Passage to read START
My plan there was to learn X-ray crystallography, something that had fascinated me since my doctorate. Because the protein I was working on refused to crystallize however, I ended up doing a brute force NMR attack with the incomparable David Neuhaus. Thence I was able to figure out how to get the thing to crystallize, and got a beautiful 1 Å crystal structure of my protein—part of the mRNA nuclear export pathway—combined with its ligand (a fragment of the nuclear pore). In my six years working for Murray, in addition to the nuclear export stuff I also did some work on cell motility, using nematode worm sperm as a model. These little guys crawl rather than swim, and the amazing thing is they have no actin. That was a great deal of fun, leading to me going round saying "I yearn to learn how the worm sperm turns." You have to get your laughs where you can in this business.

Then I had three years in Sydney, being the only cell biologist in a huge team of NMR types. That was fun in a number of ways, and was where I started writing a 'proper' blog. I'd kept a self-propelled online web-log and written various things for other labrats before that, most of which is unpublishable, but this was the first time I'd done it using authoring software and whatnot.

When that grant money wasn't renewed, I decided that it was time to make a clean break (I never wanted to be a PI...) and left the lab, came back to the UK and took a job with Faculty of 1000. Where I did everything from running a website rebuilding project to writing for The Scientist magazine. Now I'm on the move again, having this week accepted an offer to be a Senior Writer at a medical education & publishing agency in London.

What is taking up the most of your time and passion these days? What are your goals?

My creativity has taken a bit of a beating recently, but I'm now coming out of what has been quite a dark patch for me. I'm trying to write again—I have two novels on the go, one lab lit, based on my experiences in Cambridge; the other fantasy—and a few short stories that need looking at. I haven't written any poetry recently but it's something I want to revisit.

I help Jenny (Rohn) very closely with Science is Vital, the grassroots campaign group set up to protect science funding in the UK. That trundles along for a few months and then we have a massive effort—recently on science careers for example—when we don't get any sleep.

And of course, I run Occams Typewriter. I set it up a year ago when I finally got fed up with Nature Network, and the amazing thing is it's pretty self-propelled these days. It's a fantastic group of people writing there, and I'm very pleased with how things have turned out.

How does (if it does) blogging figure in your work? How about social networks, e.g., Twitter, FriendFeed, Facebook and others? How do you intergrate all of your online activity into a coherent whole? Do you find all this online activity to be a net positive (or even a necessity) in what you do?
Passage to read END
Record set START
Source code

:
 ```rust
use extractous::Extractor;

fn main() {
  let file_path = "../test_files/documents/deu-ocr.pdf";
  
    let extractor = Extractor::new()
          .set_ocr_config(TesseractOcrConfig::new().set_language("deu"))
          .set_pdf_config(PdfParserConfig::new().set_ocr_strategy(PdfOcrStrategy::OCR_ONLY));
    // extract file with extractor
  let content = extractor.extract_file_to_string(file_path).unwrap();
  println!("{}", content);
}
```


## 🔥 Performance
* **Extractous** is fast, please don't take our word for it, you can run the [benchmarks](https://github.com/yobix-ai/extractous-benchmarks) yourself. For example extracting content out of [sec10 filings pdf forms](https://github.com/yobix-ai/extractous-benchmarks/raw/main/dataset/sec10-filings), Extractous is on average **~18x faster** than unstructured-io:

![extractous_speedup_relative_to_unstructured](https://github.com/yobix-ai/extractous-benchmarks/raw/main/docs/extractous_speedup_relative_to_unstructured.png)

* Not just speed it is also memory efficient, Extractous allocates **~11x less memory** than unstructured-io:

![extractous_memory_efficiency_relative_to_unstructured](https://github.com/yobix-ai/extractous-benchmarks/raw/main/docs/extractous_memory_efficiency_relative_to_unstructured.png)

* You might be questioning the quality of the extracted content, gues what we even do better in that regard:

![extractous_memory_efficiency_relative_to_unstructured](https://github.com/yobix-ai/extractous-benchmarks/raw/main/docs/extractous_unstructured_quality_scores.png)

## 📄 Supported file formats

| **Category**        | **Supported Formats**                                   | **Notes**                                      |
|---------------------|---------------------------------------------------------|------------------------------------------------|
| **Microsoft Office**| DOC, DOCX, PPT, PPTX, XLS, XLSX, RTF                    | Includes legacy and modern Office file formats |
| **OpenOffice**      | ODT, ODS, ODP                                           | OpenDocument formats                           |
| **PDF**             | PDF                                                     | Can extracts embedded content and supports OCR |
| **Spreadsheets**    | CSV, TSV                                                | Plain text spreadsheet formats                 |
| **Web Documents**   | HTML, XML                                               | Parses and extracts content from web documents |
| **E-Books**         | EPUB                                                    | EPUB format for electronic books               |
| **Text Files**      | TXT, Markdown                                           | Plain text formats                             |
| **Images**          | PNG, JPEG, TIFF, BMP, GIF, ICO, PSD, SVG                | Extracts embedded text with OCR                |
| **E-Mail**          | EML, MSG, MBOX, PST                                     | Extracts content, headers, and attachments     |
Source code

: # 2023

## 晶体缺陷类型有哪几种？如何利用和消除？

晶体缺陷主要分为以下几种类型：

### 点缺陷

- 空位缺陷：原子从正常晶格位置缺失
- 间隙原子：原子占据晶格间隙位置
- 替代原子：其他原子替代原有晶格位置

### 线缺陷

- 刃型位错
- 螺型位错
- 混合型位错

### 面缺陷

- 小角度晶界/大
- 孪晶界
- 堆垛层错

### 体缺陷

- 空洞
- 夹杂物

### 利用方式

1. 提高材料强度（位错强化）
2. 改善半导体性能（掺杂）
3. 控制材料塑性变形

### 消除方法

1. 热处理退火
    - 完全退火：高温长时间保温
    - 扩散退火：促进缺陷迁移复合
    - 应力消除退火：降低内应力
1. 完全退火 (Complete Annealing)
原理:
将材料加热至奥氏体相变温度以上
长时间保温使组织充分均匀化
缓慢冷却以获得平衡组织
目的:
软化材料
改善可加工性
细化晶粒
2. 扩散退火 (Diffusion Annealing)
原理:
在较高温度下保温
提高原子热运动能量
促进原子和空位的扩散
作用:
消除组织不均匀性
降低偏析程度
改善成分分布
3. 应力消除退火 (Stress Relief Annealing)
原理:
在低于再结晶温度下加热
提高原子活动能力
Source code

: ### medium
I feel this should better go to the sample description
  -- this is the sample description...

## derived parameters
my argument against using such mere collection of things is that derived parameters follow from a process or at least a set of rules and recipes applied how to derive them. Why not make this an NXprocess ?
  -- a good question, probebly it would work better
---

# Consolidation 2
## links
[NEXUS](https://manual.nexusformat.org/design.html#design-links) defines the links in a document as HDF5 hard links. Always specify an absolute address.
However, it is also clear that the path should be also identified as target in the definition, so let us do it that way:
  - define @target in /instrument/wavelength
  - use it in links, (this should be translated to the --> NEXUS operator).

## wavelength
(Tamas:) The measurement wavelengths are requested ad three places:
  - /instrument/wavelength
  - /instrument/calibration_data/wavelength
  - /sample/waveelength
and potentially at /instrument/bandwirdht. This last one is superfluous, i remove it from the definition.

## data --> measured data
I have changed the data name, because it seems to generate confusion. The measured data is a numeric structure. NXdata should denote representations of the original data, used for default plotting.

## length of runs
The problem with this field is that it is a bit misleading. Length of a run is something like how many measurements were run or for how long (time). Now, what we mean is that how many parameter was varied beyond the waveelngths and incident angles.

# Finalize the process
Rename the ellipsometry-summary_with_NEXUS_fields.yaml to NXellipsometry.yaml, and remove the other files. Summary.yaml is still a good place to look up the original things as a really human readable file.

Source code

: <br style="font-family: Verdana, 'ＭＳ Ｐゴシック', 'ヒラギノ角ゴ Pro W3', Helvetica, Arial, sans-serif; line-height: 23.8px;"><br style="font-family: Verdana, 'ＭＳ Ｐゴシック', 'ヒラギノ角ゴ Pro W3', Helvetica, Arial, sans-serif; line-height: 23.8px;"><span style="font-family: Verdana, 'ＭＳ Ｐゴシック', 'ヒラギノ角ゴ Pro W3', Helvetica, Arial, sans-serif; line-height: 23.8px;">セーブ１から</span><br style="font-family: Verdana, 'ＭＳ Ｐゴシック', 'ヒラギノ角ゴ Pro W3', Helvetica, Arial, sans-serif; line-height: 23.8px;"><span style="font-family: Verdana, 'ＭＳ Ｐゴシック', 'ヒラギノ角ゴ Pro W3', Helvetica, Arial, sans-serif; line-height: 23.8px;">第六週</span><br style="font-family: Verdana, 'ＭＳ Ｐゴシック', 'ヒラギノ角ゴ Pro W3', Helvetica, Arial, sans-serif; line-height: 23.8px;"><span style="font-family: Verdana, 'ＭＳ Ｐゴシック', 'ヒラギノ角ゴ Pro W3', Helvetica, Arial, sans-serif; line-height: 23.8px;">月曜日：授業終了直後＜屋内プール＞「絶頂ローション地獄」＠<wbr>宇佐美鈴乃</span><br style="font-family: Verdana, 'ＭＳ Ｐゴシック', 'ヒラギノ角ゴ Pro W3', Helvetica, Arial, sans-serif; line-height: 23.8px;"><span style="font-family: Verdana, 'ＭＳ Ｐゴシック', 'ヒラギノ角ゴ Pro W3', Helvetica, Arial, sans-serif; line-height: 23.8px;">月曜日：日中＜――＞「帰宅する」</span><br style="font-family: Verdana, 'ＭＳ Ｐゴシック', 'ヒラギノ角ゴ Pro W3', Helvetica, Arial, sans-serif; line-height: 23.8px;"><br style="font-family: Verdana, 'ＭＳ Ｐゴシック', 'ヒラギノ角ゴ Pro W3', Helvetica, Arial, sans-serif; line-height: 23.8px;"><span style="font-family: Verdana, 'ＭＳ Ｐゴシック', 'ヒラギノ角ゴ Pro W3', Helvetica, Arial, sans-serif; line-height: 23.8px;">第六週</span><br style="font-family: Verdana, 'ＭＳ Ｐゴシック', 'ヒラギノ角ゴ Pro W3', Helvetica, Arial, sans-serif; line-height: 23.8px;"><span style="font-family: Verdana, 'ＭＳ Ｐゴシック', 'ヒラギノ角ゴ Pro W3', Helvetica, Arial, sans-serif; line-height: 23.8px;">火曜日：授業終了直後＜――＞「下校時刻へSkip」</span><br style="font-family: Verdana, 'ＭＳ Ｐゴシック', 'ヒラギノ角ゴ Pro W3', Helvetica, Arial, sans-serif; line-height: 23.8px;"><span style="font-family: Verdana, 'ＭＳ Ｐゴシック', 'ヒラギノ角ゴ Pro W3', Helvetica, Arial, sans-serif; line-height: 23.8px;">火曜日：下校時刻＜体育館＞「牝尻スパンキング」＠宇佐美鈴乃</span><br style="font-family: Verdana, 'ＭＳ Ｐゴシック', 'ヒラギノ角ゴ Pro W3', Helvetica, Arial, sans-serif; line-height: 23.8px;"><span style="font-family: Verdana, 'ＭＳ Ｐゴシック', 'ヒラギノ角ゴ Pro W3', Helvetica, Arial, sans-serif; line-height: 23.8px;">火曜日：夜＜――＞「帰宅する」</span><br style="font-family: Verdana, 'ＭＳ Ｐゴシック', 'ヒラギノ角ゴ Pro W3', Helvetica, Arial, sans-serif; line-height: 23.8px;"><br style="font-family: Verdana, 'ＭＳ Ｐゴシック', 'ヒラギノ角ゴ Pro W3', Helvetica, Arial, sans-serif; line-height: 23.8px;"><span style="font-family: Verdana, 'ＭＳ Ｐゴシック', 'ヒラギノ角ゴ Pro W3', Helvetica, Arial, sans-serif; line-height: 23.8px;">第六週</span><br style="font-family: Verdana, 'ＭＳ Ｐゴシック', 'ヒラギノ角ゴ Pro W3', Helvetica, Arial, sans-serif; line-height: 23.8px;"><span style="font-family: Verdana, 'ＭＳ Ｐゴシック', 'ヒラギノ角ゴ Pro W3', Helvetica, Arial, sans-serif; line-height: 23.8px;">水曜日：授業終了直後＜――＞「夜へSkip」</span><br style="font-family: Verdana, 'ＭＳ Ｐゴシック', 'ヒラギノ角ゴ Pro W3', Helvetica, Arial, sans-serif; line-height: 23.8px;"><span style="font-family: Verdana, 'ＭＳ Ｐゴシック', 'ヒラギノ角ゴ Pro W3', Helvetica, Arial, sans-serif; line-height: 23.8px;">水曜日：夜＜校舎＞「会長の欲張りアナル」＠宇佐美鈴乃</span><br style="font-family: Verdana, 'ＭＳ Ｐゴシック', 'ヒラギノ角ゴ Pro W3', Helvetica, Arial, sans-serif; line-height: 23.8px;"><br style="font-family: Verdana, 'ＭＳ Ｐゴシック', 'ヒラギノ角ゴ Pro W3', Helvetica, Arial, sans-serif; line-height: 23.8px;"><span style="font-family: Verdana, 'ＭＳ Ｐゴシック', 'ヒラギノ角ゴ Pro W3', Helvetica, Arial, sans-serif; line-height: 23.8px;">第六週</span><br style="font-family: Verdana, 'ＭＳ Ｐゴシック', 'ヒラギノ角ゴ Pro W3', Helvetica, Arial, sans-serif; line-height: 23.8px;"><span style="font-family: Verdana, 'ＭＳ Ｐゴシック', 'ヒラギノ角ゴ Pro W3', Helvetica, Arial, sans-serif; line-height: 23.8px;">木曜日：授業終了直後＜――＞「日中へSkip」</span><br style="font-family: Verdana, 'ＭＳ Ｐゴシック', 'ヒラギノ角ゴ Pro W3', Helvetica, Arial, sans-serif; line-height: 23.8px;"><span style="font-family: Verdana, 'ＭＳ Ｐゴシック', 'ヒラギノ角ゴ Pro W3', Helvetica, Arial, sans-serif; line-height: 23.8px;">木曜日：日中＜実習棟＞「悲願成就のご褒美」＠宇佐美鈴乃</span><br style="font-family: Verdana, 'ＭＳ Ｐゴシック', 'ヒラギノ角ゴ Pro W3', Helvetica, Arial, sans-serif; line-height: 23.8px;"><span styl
Record set END
Complete the following
a – In the interview, why did the work turn to a brute force NMR attack instead of X-ray crystallography?
b – Check each statement against the interview. For each, answer yes or no and quote the words from the interview that decide it.
(i) The nematode worm sperm swim and rely on actin.
(ii) Occams Typewriter was set up after frustration with Nature Network.
(iii) One of the two novels in progress is a fantasy.

Task-by-task results
a – The protein being studied refused to crystallize, so the plan to learn X-ray crystallography couldn't go ahead. The NMR work was done instead, and it then showed how to get the protein to crystallize.

b –
(i) No: "These little guys crawl rather than swim, and the amazing thing is they have no actin."
(ii) Yes: "I set it up a year ago when I finally got fed up with Nature Network"
(iii) Yes: "I have two novels on the go, one lab lit, based on my experiences in Cambridge; the other fantasy"